- **EXCERPTED PASSAGE**:
--------------------

RBC down on lumber RBC Dominion Securities has downgraded the stocks of several forestry companies, given a drop in lumber prices and the impact of the stronger loonie.
Those companies included Canfor Corp. , Interfor Ltd. and West Fraser Timber Co. .
All three were downgraded to "underpeform" by analyst Paul Quinn.
Goldman beats Street Goldman Sachs Group Inc. topped analysts expectations today, though with a drop in first-quarter profit.
Profit slipped to $2.74-billion (U.S.) or $1.56 a share, but still well above forecasts of 82 cents. And had the Wall Street giant not had to pay back a hefty sum to Warren Buffet, its per-share earnings would be $4.38.
"Generally improving market and economic conditions, coupled with our strong client franchise, produced solid results," said chief executive officer Lloyd Blankfein. "Looking ahead, we continue to see encouraging indications for economic activity globally."
J&J boosts guidance Consumer products giant Johnson & Johnson today boosted its outlook for the year, buoyed by a lower U.S. dollar and new products.

--------------------

- **WHAT TO WORK ON**:
Write the next part of the market news briefs, starting right after the sentence about Johnson & Johnson raising its outlook for the year. The records that follow come from a separate source and have no connection to the market news briefs.

--------------------

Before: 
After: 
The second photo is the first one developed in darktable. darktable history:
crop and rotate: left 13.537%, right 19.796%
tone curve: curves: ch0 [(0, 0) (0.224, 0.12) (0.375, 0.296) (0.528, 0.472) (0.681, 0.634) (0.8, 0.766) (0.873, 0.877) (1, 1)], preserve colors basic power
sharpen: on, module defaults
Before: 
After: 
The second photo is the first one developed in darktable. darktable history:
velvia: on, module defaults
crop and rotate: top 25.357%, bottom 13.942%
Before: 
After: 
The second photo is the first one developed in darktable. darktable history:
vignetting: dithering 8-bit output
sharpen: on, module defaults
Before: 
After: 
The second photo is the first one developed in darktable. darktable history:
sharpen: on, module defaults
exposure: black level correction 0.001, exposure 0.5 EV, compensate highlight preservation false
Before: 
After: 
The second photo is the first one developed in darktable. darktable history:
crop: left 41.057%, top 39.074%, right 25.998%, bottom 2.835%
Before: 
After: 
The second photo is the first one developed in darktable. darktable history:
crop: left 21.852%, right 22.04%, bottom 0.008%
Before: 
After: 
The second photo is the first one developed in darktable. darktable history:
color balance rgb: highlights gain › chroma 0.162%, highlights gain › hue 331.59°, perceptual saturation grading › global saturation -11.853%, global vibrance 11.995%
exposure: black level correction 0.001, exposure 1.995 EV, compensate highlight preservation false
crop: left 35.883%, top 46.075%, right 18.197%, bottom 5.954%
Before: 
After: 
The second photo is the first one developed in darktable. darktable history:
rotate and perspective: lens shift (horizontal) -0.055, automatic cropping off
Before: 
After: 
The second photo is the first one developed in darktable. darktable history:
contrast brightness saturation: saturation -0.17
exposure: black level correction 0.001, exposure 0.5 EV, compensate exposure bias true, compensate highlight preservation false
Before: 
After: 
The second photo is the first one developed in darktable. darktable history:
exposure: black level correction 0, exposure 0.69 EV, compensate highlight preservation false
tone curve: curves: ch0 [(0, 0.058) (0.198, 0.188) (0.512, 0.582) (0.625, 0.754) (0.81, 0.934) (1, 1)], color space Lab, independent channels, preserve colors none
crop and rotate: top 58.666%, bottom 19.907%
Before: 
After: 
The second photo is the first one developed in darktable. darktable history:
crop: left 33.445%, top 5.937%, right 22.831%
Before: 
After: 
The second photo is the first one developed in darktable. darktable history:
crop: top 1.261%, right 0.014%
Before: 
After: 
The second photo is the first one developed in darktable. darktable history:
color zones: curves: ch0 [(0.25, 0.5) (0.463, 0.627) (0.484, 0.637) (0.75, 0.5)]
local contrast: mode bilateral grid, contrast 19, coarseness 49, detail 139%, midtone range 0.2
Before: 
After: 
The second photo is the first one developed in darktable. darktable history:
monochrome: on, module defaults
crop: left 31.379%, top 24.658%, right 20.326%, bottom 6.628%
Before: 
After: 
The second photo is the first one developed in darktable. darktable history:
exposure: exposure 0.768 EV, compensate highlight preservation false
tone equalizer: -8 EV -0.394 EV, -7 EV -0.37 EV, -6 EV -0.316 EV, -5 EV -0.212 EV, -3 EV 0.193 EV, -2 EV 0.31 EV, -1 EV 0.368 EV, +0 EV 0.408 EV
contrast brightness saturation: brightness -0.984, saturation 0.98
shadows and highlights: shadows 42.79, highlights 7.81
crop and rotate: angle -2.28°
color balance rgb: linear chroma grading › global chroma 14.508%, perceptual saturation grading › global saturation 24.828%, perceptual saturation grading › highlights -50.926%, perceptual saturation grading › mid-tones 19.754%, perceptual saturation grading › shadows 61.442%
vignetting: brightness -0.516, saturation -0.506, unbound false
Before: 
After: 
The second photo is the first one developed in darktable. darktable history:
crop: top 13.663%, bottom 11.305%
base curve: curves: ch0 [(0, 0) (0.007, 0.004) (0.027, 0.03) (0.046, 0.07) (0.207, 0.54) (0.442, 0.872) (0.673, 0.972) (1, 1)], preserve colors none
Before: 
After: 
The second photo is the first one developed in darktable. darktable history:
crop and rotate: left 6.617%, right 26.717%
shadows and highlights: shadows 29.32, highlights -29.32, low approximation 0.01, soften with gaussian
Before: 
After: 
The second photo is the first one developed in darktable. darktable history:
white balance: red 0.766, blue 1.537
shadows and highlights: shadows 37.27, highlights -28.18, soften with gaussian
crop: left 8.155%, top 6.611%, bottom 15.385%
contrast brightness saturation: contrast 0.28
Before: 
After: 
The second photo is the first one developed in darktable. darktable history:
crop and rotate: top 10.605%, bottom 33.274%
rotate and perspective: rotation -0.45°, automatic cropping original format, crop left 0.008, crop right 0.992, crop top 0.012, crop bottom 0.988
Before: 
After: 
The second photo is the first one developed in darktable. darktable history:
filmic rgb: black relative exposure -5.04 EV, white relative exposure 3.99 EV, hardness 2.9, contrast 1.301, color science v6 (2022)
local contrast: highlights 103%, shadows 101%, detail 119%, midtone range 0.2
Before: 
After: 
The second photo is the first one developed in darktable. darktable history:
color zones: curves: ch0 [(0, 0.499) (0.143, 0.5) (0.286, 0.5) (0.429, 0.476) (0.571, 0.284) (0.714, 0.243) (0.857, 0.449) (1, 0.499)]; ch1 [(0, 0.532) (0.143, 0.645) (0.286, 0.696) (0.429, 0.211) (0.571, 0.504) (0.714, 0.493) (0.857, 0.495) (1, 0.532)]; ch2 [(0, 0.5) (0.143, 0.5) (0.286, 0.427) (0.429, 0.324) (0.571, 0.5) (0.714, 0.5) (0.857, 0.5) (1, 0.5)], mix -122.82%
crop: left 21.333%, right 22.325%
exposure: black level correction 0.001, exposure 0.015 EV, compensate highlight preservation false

--------------------

- **RESULT FOR THIS TASK**:
J&J earned $3.5-billion (U.S.) in the first quarter, or $1.25 a share, and forecast per-share earnings this year of $4.90 to $5. Sales climbed 3.5 per cent to $16.2-billion.
In Economy Lab today
Increased border security in the wake of the Sept. 11 attacks may be only a minor irritant in the context of a single border crossing, but a small cost multiplied by a large number of crossings can still end up being a very big number, Stephen Gordon writes.
In Personal Finance today
Rob Carrick explains what prospective home buyers need to consider about affordability.
Parents keen to improve their kids' financial literacy are tapping into a new, tough-love approach: If they want that allowance, they're going to have to get a job, create a budget, and maybe even sign a contract, Dianne Nice reports.
Versatile and ingenious, trusts can provide for education, split income and support children from previous marriages, Dianne Maley writes.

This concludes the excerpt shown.